A opinião é do psicanalista italiano Massimo Recalcati, professor das universidades de Pavia e de Verona, em artigo publicado no jornal La Repubblica, 16-10-2016. A tradução é de Moisés Sbardelotto.
Diante de mim, a recordação indelével das mãos nodosas do meu avô paterno, que decretavam, inexoravelmente, com gestos lentos e precisos, a morte de um coelho assustado. Um golpe seco na cabeça, depois as operações de esfola. Foi através dessa prática antiga da vida rural que eu tive, quando criança, o meu primeiro encontro com a morte.
Fiquei abismado diante daquela mistura de violência e tranquilidade, perguntando-me como era possível integrar o ritmo natural da vida – matar o animal para se alimentar – com a brutalidade comum que orientava os gestos antigos do avô. O seu desejo não era sádico: ele estava trabalhando para nos preparar o jantar, não estava matando com prazer a sua vítima.
No entanto, o ritmo natural da vida rural não podia absorver totalmente o desconcerto encontro com a morte nu. Aquele coelho, escolhido casualmente entre os seus semelhantes trancados na mesma gaiola, me fazia encontrar uma dimensão de não sentido que, já como criança, eu intuía que não era nada estranha à vida.
A morte introduzia na vida um tabu que me parecia ser psiquicamente indigerível. A morte do coelho não me levava a rezar, nem a fazer qualquer trabalho de luto. Aquela morte me obrigava simplesmente a pensar. A meditação filosófica, como especifica Schopenhauer, não surge tanto, platonicamente, a partir do espetáculo do mundo, da maravilha diante do ser, mas sim a partir do trauma, do encontro desorientador com o mal, a dor e a morte. É a morte, como ele escreve, o verdadeiro punctum pruriens da metafísica.

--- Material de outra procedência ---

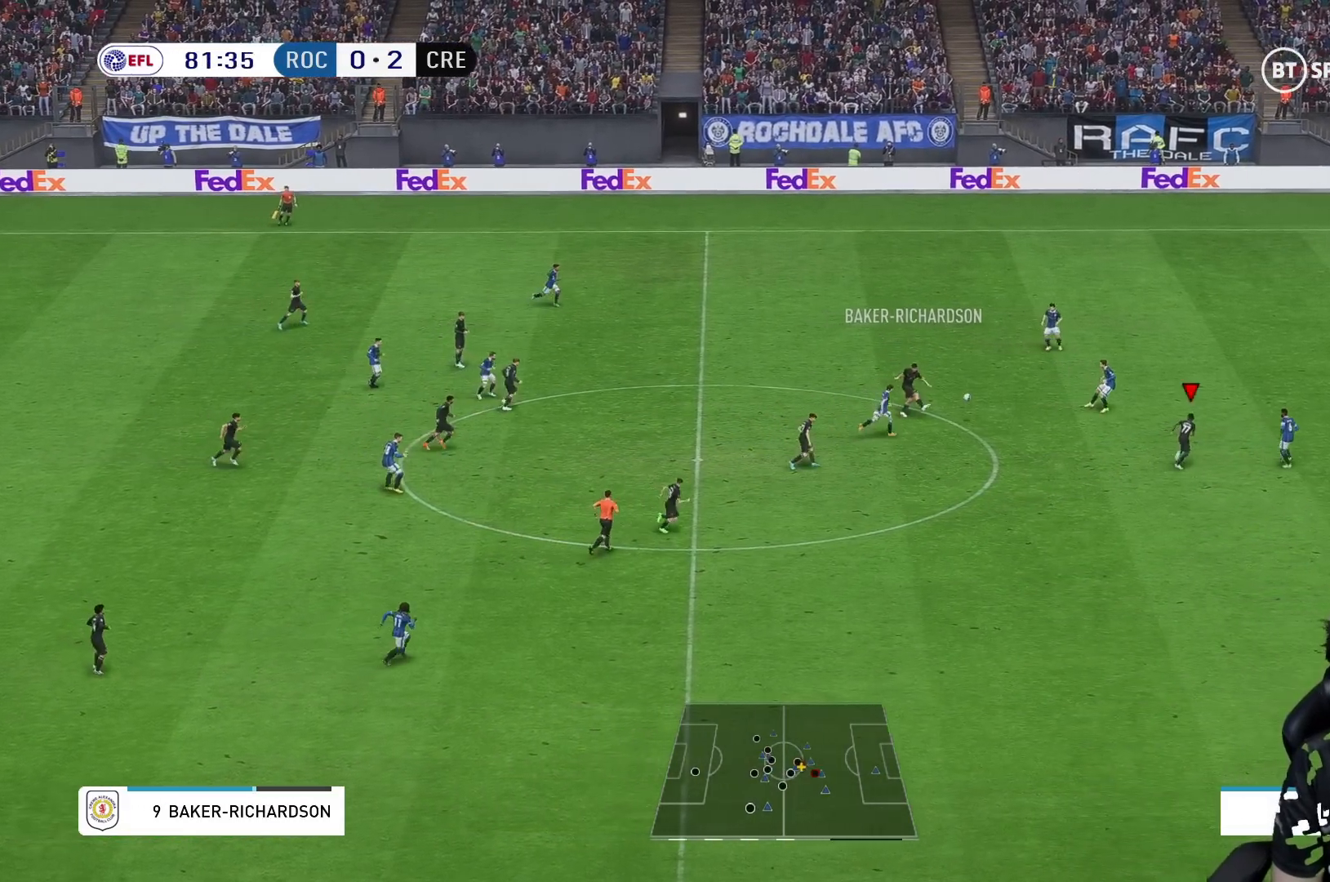
{"buttons": [], "left_stick": "right", "right_stick": "center", "events": []}
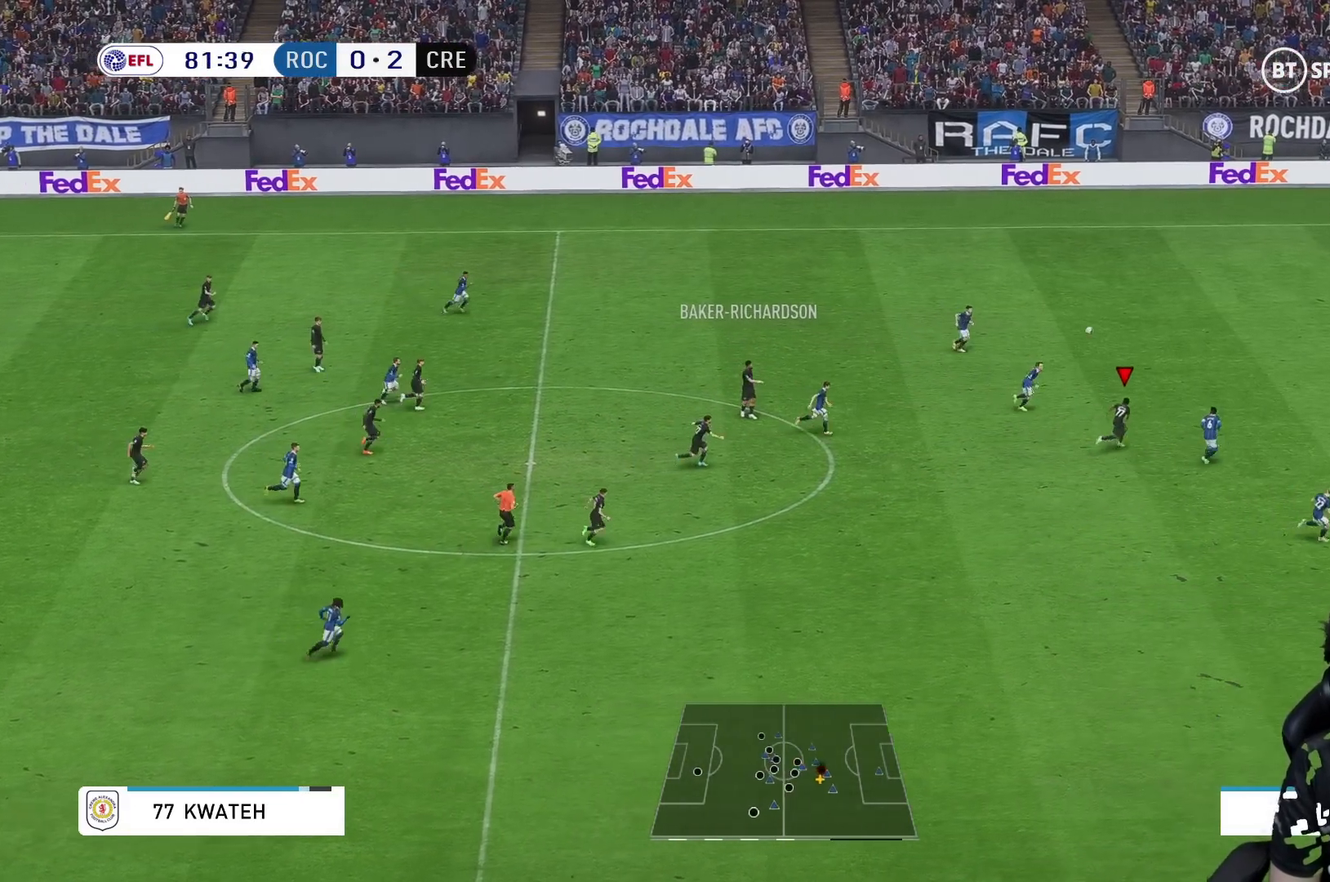
{"buttons": [], "left_stick": "right", "right_stick": "center", "events": []}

As páginas heideggerianas de "Ser e tempo", que eu descobri com entusiasmo aos 20 anos, deixaram em mim uma marca indelével: a morte não é a última nota que conclui, acrescentando-se a partir de fora, a melodia da existência; ela está, ao contrário, radicalmente incluída, uma iminência predominante, uma impossibilidade sempre presente, uma pressão sempre em curso que nunca nos deixa em paz.
Quando criança, o que eu tinha amado tão profundamente em Jesus senão a oferta radical de si mesmo, a exposição do seu corpo perfurado, senão a sua passagem através do abismo da morte? Não era a potência do amor que nos salvava do nosso destino de coelhos? A vitória sobre a morte não ocorria através da ascese epicurista, não ocorria afastando-a simplesmente da vida (onde há vida não há morte, e onde há morte não há vida, afirmava Epicuro), mas acontecia na morte, no encontro com a alteridade absoluta da morte.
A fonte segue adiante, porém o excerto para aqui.